Small Angry Planet also tackles some very modern and very important topics like politics and gender issues. But don’t let that scare you off if you’re not in the mood for a preachy character study. This book never jumps on a soapbox and delivers holier-than-thou attitude while spinning a story that seems tailored to spearhead hot button issues. These current and important topics are there, they present themselves, and then they move on. This isn’t the kind of book that you won’t enjoy if you don’t agree with their stance on the topics. Unless you’re super stubborn and refuse to read anything outside of your beliefs, you should be fine. Democrat? Republican? Neither? It doesn’t matter. There’s no agenda in this story. It’s just a well written and well thought out book about a mix matched crew on a ship going to do a job to make all their dreams come true.

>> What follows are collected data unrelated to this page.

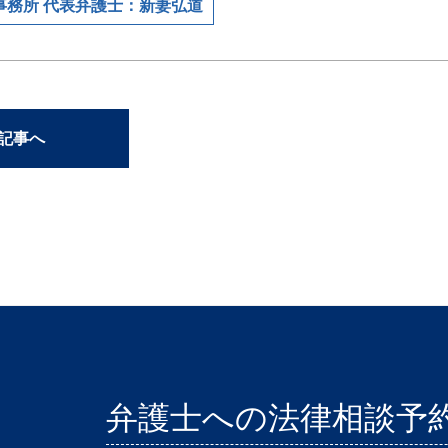
事務所 代表弁護士：新妻弘道
の記事へ
弁護士への法律相談予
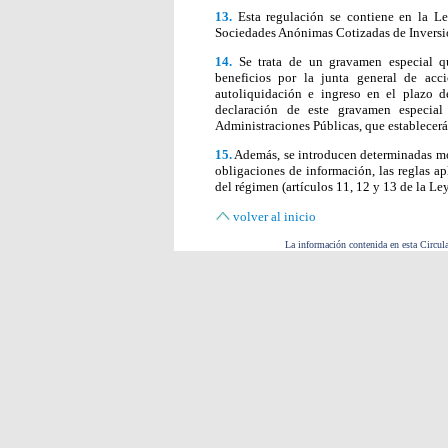
13.
Esta regulación se contiene en la Le
Sociedades Anónimas Cotizadas de Inversió
14.
Se trata de un gravamen especial qu
beneficios por la junta general de acc
autoliquidación e ingreso en el plazo 
declaración de este gravamen especia
Administraciones Públicas, que establecerá 
15.
Además, se introducen determinadas mo
obligaciones de información, las reglas ap
del régimen (artículos 11, 12 y 13 de la L
volver al inicio
La información contenida en esta Circula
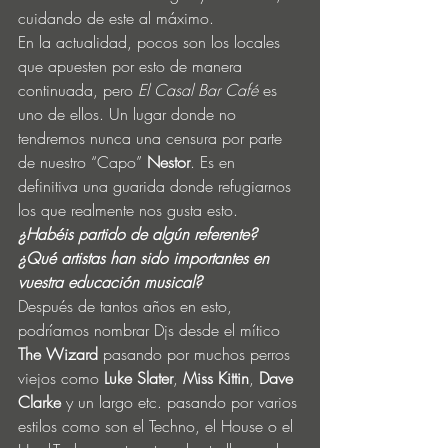
cuidando de este al máximo.
En la actualidad, pocos son los locales 
que apuesten por esto de manera 
continuada, pero 
El Casal Bar Café
 es 
uno de ellos. Un lugar donde no 
tendremos nunca una censura por parte 
de nuestro “Capo” 
Nestor
. Es en 
definitiva una guarida donde refugiarnos 
los que realmente nos gusta esto.
¿Habéis partido de algún referente? 
¿Qué artistas han sido importantes en 
vuestra educación musical?
Después de tantos años en esto, 
podríamos nombrar Djs desde el mítico 
The Wizard
 pasando por muchos perros 
viejos como 
Luke Slater
, 
Miss Kittin
, 
Dave 
Clarke
 y un largo etc. pasando por varios 
estilos como son el Techno, el House o el 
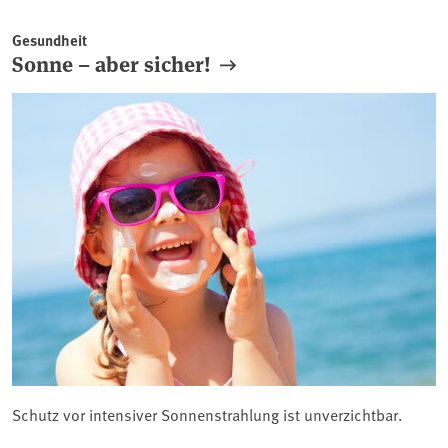
Gesundheit
Sonne – aber sicher!
Schutz vor intensiver Sonnenstrahlung ist unverzichtbar.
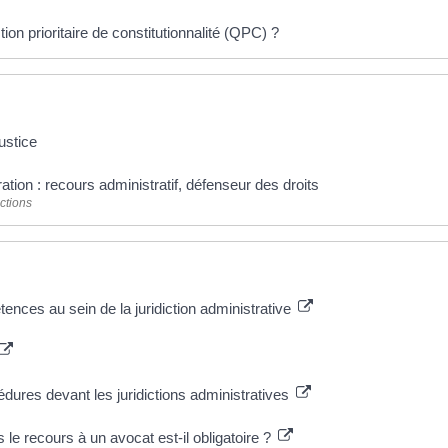
on prioritaire de constitutionnalité (QPC) ?
justice
ration : recours administratif, défenseur des droits
ctions
ences au sein de la juridiction administrative
édures devant les juridictions administratives
 le recours à un avocat est-il obligatoire ?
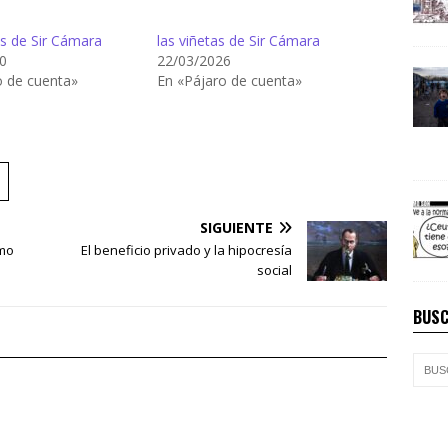
as de Sir Cámara
las viñetas de Sir Cámara
0
22/03/2026
o de cuenta»
En «Pájaro de cuenta»
SIGUIENTE
tmo
El beneficio privado y la hipocresía
social
BUSC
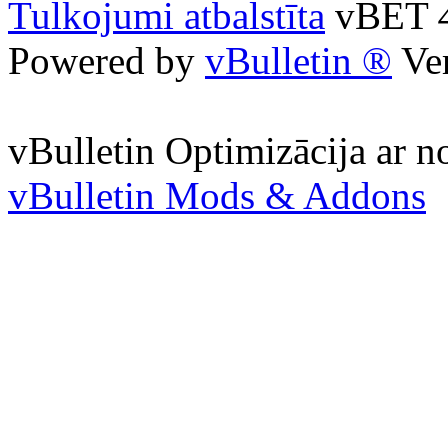
Tulkojumi atbalstīta
vBET
Powered by
vBulletin ®
Ver
vBulletin Optimizācija ar 
vBulletin Mods & Addons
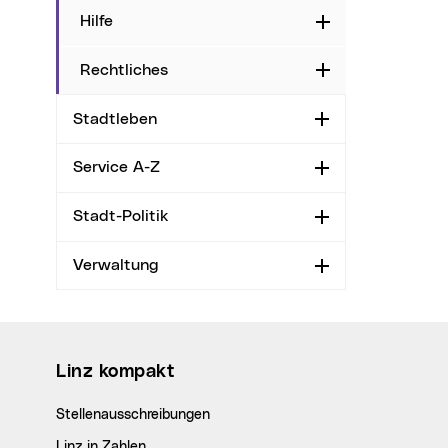
Hilfe
Aufklappen
Rechtliches
Aufklappen
Stadtleben
Aufklappen
Service A-Z
Aufklappen
Stadt-Politik
Aufklappen
Verwaltung
Aufklappen
Wichtige Links
Linz kompakt
Stellenausschreibungen
Linz in Zahlen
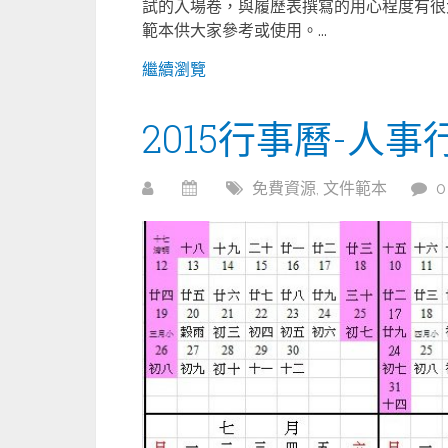
試的入場卷，與履歷表撰寫的用心程度有很
範本供大家參考或使用。...
繼續瀏覽
2015行事曆-人事
免費資源
,
文件範本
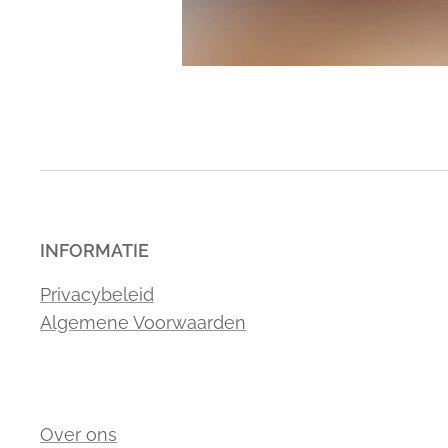
INFORMATIE
Privacybeleid
Algemene Voorwaarden
Over ons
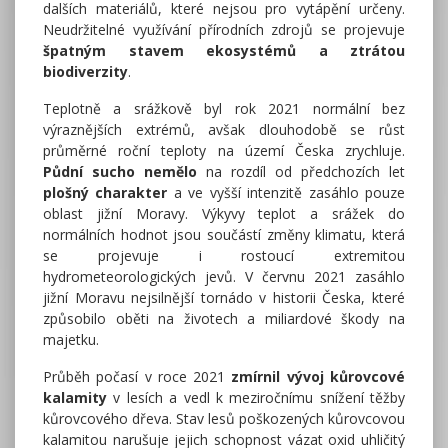
dalších materiálů, které nejsou pro vytápění určeny.
Neudržitelné využívání přírodních zdrojů se projevuje
špatným stavem ekosystémů a ztrátou
biodiverzity
.
Teplotně a srážkově byl rok 2021 normální bez
výraznějších extrémů, avšak dlouhodobě se růst
průměrné roční teploty na území Česka zrychluje.
Půdní sucho nemělo
na rozdíl od předchozích let
plošný charakter
a ve vyšší intenzitě zasáhlo pouze
oblast jižní Moravy. Výkyvy teplot a srážek do
normálních hodnot jsou součástí změny klimatu, která
se projevuje i rostoucí extremitou
hydrometeorologických jevů. V červnu 2021 zasáhlo
jižní Moravu nejsilnější tornádo v historii Česka, které
způsobilo oběti na životech a miliardové škody na
majetku.
Průběh počasí v roce 2021
zmírnil vývoj kůrovcové
kalamity
v lesích a vedl k meziročnímu snížení těžby
kůrovcového dřeva. Stav lesů poškozených kůrovcovou
kalamitou narušuje jejich schopnost vázat oxid uhličitý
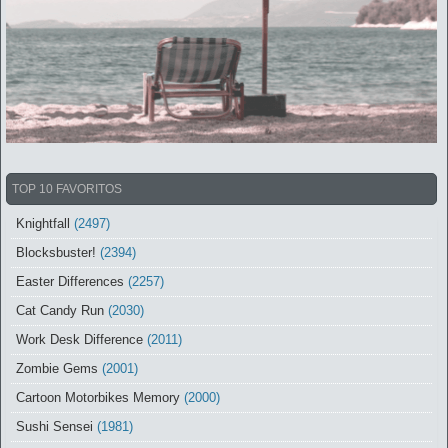
TOP 10 FAVORITOS
Knightfall
(2497)
Blocksbuster!
(2394)
Easter Differences
(2257)
Cat Candy Run
(2030)
Work Desk Difference
(2011)
Zombie Gems
(2001)
Cartoon Motorbikes Memory
(2000)
Sushi Sensei
(1981)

This is the first book in the Wayfarers series but if you’re not looking for a full series to read, Small Angry Planet does stand on it’s own. If you wanted to, you could pick up the next two books, but if you’d rather not, for some weird reason, there’s no cliffhanger which would commit you to the rest of the books. But even though the book can stand on it’s own, it doesn’t mean you can just pick up the two sequels. While you may enjoy and understand A Closed and Common Orbit or Record of a Spaceborn Few you’d like them a lot more after reading Small Angry Planet.
You may know someone who’s stuffy about books and only reads “literature” and easily disregards “genre” books. Until that person pulls the War and Peace sized stick out of their butt, this would be a great middle ground book. While Small Angry Planet may be true sci-fi, it isn’t so heavy with it that it limits the potential audience. Whatever stupid reason someone may have to hate sci-fi, this book is character driven enough to be easily enjoyed by most people. It may not be their favorite book, but I believe it’s good enough to make even the stuffiest of a-holes admit that maybe genre fiction isn’t all that bad.

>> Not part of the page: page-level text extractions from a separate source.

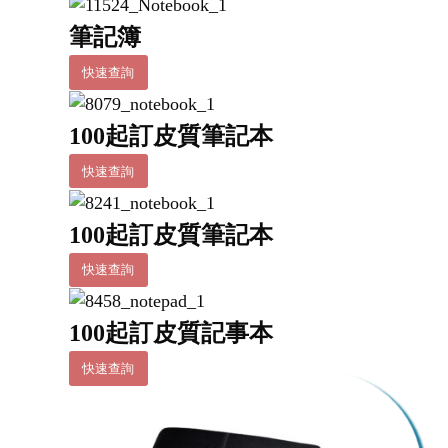
筆記簿
快速查詢
100起訂皮質筆記本
快速查詢
100起訂皮質筆記本
快速查詢
100起訂皮質記事本
快速查詢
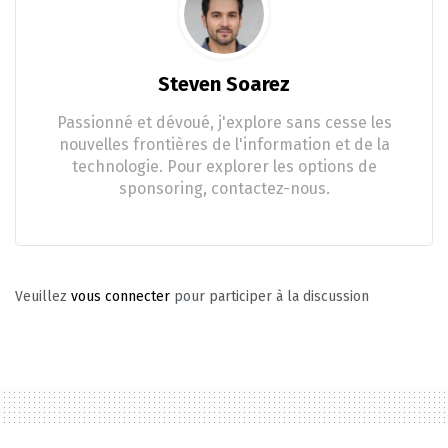
Steven Soarez
Passionné et dévoué, j'explore sans cesse les
nouvelles frontières de l'information et de la
technologie. Pour explorer les options de
sponsoring, contactez-nous.
Veuillez
vous connecter
pour participer à la discussion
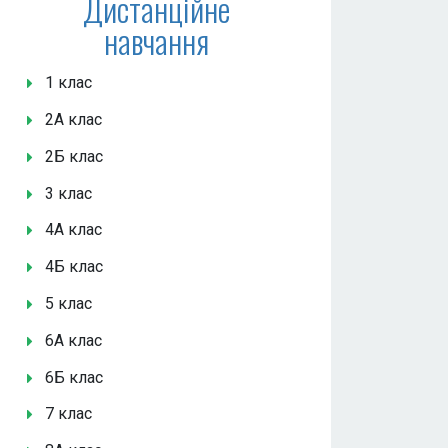
Дистанційне
навчання
1 клас
2А клас
2Б клас
3 клас
4А клас
4Б клас
5 клас
6А клас
6Б клас
7 клас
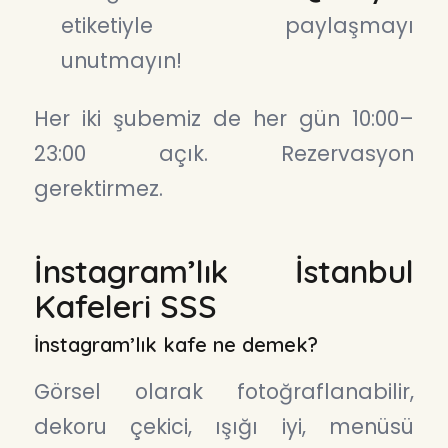
etiketiyle paylaşmayı
unutmayın!
Her iki şubemiz de her gün 10:00–
23:00 açık. Rezervasyon
gerektirmez.
İnstagram’lık İstanbul
Kafeleri SSS
İnstagram’lık kafe ne demek?
Görsel olarak fotoğraflanabilir,
dekoru çekici, ışığı iyi, menüsü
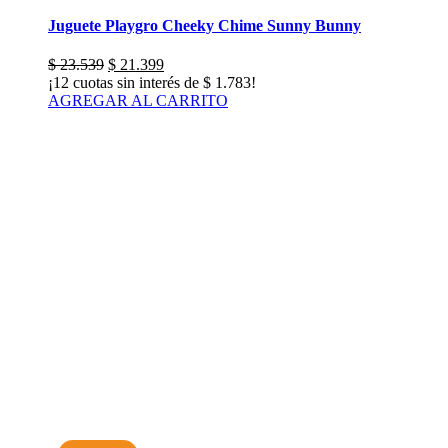
Juguete Playgro Cheeky Chime Sunny Bunny
El
El
$
23.539
$
21.399
precio
precio
¡12 cuotas sin interés de
$
1.783
!
original
actual
AGREGAR AL CARRITO
era:
es:
$ 23.539.
$ 21.399.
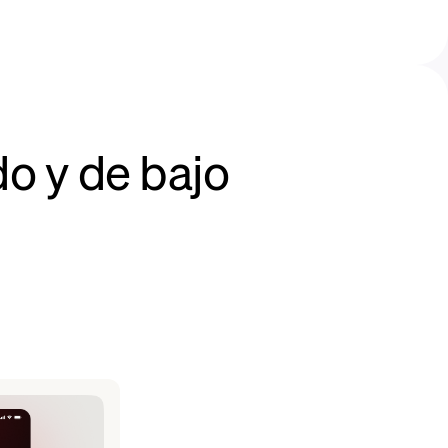
o y de bajo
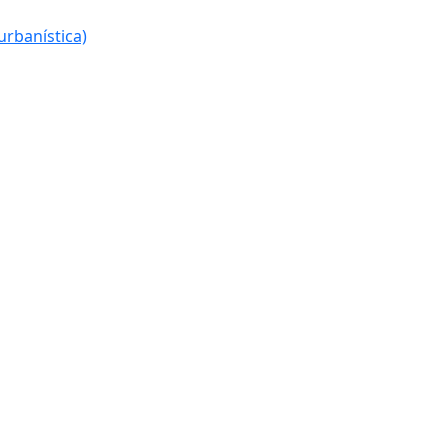
urbanística)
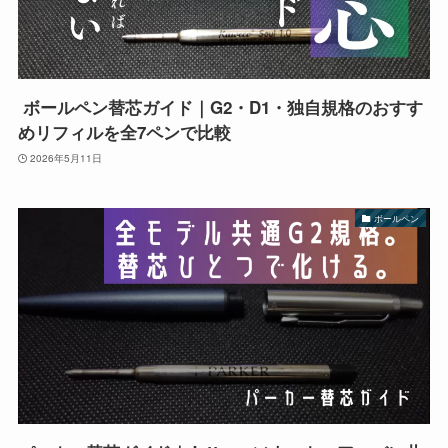
ボールペン替芯ガイド｜G2・D1・独自規格のおすす
めリフィルを全7ペンで比較
2026年5月11日
ボールペン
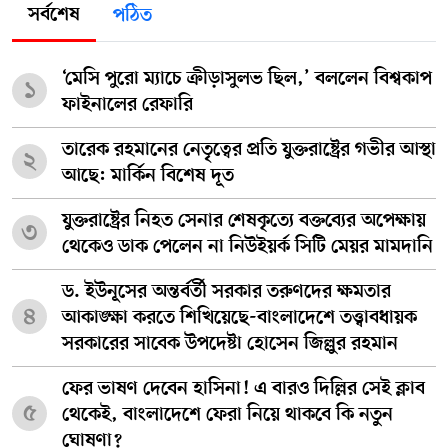
সর্বশেষ
পঠিত
‘মেসি পুরো ম্যাচে ক্রীড়াসুলভ ছিল,’ বললেন বিশ্বকাপ
১
ফাইনালের রেফারি
তারেক রহমানের নেতৃত্বের প্রতি যুক্তরাষ্ট্রের গভীর আস্থা
২
আছে: মার্কিন বিশেষ দূত
যুক্তরাষ্ট্রের নিহত সেনার শেষকৃত্যে বক্তব্যের অপেক্ষায়
৩
থেকেও ডাক পেলেন না নিউইয়র্ক সিটি মেয়র মামদানি
ড. ইউনূসের অন্তর্বর্তী সরকার তরুণদের ক্ষমতার
৪
আকাঙ্ক্ষা করতে শিখিয়েছে-বাংলাদেশে তত্ত্বাবধায়ক
সরকারের সাবেক উপদেষ্টা হোসেন জিল্লুর রহমান
ফের ভাষণ দেবেন হাসিনা! এ বারও দিল্লির সেই ক্লাব
৫
থেকেই, বাংলাদেশে ফেরা নিয়ে থাকবে কি নতুন
ঘোষণা?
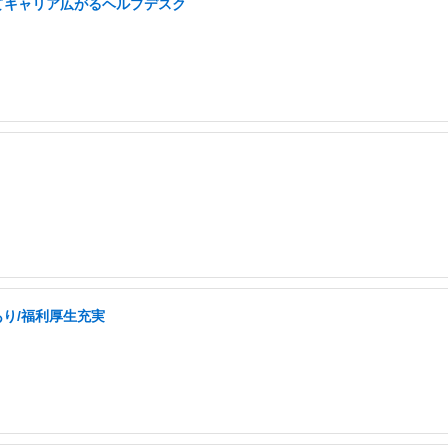
てキャリア広がるヘルプデスク
あり/福利厚生充実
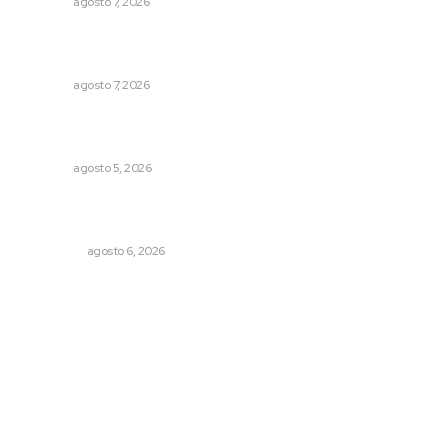
NAYARIT
agosto 7, 2026
Reconocen a jóvenes por impulsar proyectos
comunitarios
NAYARIT
agosto 7, 2026
Regresa guerrero de estilo Ixtlán del Río que estuvo
exhibido en el Met de Nueva York
NAYARIT
agosto 5, 2026
Cobertura de viaje: todo lo que necesitas saber antes
de partir
NACIONAL
agosto 6, 2026
Archivo mensual
agosto 2026
julio 2026
junio 2026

I’ve read a lot of books this year. So far the count is at 49 (57 if you include graphic novels). I’ve also read a lot of really good books this year and Small Angry Planet is easily in my top 5. Maybe I should to a best books I’ve read in 2018 blog after the New Year. Yeah, that sounds good. But as for now, let me wrap this review up.

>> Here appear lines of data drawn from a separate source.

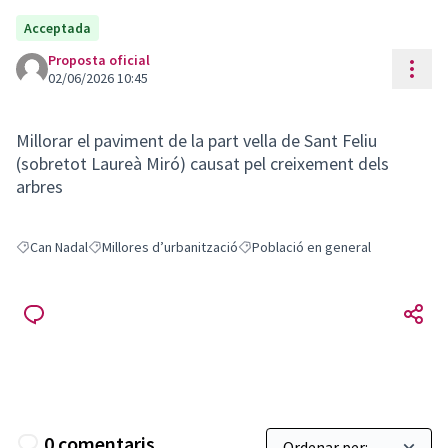
Acceptada
Proposta oficial
Cont
02/06/2026 10:45
Millorar el paviment de la part vella de Sant Feliu
(sobretot Laureà Miró) causat pel creixement dels
arbres
Can Nadal
Millores d’urbanització
Població en general
Resultats en filtrar per: Can Nadal
Resultats en filtrar per: Millores d’urbanització
Resultats en filtrar per: Població e
0 comentaris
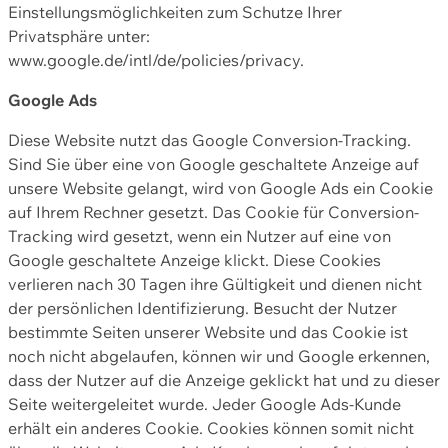
Einstellungsmöglichkeiten zum Schutze Ihrer
Privatsphäre unter:
www.google.de/intl/de/policies/privacy.
Google Ads
Diese Website nutzt das Google Conversion-Tracking.
Sind Sie über eine von Google geschaltete Anzeige auf
unsere Website gelangt, wird von Google Ads ein Cookie
auf Ihrem Rechner gesetzt. Das Cookie für Conversion-
Tracking wird gesetzt, wenn ein Nutzer auf eine von
Google geschaltete Anzeige klickt. Diese Cookies
verlieren nach 30 Tagen ihre Gültigkeit und dienen nicht
der persönlichen Identifizierung. Besucht der Nutzer
bestimmte Seiten unserer Website und das Cookie ist
noch nicht abgelaufen, können wir und Google erkennen,
dass der Nutzer auf die Anzeige geklickt hat und zu dieser
Seite weitergeleitet wurde. Jeder Google Ads-Kunde
erhält ein anderes Cookie. Cookies können somit nicht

The Long Way To A Small Angry Planet deserves far more love than it gets. I has a respectable 4.17 out of 5 stars on Goodreads, but in my opinion, that’s too low. Nothing less than 5 stars for this wonderfully thought out, well written, and always engaging science fiction book which should already be a modern classic. If you like reading, this is the book for you. If you like sci-fi, this is the book for you. If you like both, pick this up right now.